The complex plane is a unique mathematical concept used to represent complex numbers graphically. It is similar to the Cartesian coordinate system but designed to handle complex numbers. In this plane:

• The horizontal axis, known as the real axis, represents the real component of complex numbers.
• The vertical axis, known as the imaginary axis, represents the imaginary component.

Each complex number is located at a specific point in this plane via coordinates (real, imaginary). For instance, the complex number \(-6 + 8i\) can be found at the point (-6, 8). This visual representation significantly helps in understanding operations with complex numbers, such as addition, subtraction, and finding distances.

The absolute value (or modulus) of a complex number provides a measure of its distance from the origin in the complex plane. For a complex number such as \(a + bi\), where \(a\) is the real part and \(b\) is the imaginary part, its absolute value is calculated using the formula: \[|a + bi| = \sqrt{a^2 + b^2}.\]This formula stems from the Pythagorean theorem, reflecting how complex numbers are inherently linked to two-dimensional geometry. For example, the absolute value of \(-6 + 8i\) is determined by plugging in the values into the formula: \(\sqrt{(-6)^2 + 8^2} = \sqrt{100} = 10\). This tells us the straight-line distance from the origin (0,0) to the point (-6,8) on the complex plane.

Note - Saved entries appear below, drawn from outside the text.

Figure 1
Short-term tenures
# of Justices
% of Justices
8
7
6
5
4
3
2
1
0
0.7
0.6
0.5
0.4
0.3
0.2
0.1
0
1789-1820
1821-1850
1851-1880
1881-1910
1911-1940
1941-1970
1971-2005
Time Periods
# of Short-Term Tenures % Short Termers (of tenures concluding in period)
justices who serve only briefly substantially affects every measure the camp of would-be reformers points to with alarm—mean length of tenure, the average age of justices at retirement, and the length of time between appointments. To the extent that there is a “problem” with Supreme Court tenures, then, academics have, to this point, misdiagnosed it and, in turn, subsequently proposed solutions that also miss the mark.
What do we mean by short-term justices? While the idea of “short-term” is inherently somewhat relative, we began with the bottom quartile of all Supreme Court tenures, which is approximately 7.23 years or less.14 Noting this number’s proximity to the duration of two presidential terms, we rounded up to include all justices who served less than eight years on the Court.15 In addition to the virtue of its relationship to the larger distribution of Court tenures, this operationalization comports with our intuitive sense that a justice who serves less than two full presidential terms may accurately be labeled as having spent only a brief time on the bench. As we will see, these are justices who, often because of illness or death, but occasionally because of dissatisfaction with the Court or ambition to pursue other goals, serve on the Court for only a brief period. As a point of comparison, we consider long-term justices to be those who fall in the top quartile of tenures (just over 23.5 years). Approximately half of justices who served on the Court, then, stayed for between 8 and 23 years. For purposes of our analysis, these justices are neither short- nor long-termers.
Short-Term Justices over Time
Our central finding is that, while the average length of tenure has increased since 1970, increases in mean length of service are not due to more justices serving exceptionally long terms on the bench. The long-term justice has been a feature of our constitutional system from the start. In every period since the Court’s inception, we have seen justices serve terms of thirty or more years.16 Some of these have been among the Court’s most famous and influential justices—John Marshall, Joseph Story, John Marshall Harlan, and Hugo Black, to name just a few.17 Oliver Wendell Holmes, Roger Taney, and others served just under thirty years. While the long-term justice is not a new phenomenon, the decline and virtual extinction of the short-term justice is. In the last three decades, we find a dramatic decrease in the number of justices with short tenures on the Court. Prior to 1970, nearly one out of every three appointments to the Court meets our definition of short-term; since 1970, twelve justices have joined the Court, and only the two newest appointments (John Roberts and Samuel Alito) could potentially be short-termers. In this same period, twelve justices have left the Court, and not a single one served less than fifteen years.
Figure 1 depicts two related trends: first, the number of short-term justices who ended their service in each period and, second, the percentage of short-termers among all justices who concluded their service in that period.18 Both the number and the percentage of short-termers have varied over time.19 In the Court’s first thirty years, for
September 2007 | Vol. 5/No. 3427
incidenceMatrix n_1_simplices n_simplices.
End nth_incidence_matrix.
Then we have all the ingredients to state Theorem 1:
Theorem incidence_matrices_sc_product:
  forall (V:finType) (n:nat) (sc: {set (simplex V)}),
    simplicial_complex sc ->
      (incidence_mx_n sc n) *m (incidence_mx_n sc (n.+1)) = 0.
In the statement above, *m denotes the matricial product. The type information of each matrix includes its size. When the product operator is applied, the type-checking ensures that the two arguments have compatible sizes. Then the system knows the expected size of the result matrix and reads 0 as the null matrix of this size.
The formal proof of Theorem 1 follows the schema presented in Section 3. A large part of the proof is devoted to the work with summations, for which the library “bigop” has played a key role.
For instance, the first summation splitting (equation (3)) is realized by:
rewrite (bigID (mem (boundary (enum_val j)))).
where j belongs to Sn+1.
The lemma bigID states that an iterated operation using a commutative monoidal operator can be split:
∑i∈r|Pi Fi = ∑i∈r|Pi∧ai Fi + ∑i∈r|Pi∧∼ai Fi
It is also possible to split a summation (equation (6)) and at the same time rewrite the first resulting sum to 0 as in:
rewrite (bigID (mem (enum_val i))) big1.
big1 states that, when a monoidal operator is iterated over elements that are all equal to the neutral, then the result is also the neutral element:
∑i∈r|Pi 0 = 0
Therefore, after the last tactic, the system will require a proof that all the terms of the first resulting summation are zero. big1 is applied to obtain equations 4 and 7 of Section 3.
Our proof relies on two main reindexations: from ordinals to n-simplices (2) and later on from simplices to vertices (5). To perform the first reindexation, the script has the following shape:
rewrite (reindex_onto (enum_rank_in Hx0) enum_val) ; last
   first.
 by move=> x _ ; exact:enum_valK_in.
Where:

The imaginary part of a complex number is a crucial component that sets it apart from real numbers. Given a complex number \(a + bi\), the imaginary part is \(b\) and is associated with the imaginary unit \(i\), defined as the square root of \(-1\). Imaginary numbers, and by extension the imaginary part of complex numbers, arise naturally in contexts where equations involve the square root of negative numbers.
In the case of \(-6 + 8i\), the imaginary part is \(8\). When plotted on the complex plane, this component gives the vertical position of the number, differentiating it from the real component, which affects the horizontal position.

The real part of a complex number resembles conventional numbers we frequently encounter. For any complex number \(a + bi\), the real part is simply \(a\). It defines the complex number's position along the real axis on the complex plane.
This component allows complex numbers to interact with real-world mathematical operations, such as addition or multiplication with other real numbers. In the example \(-6 + 8i\), the real part is \(-6\). This places the complex number negatively along the real axis, influencing its x-coordinate in the complex plane. It's important to understand the real part as it interacts with its imaginary counterpart to provide the full geometric positioning of a complex number.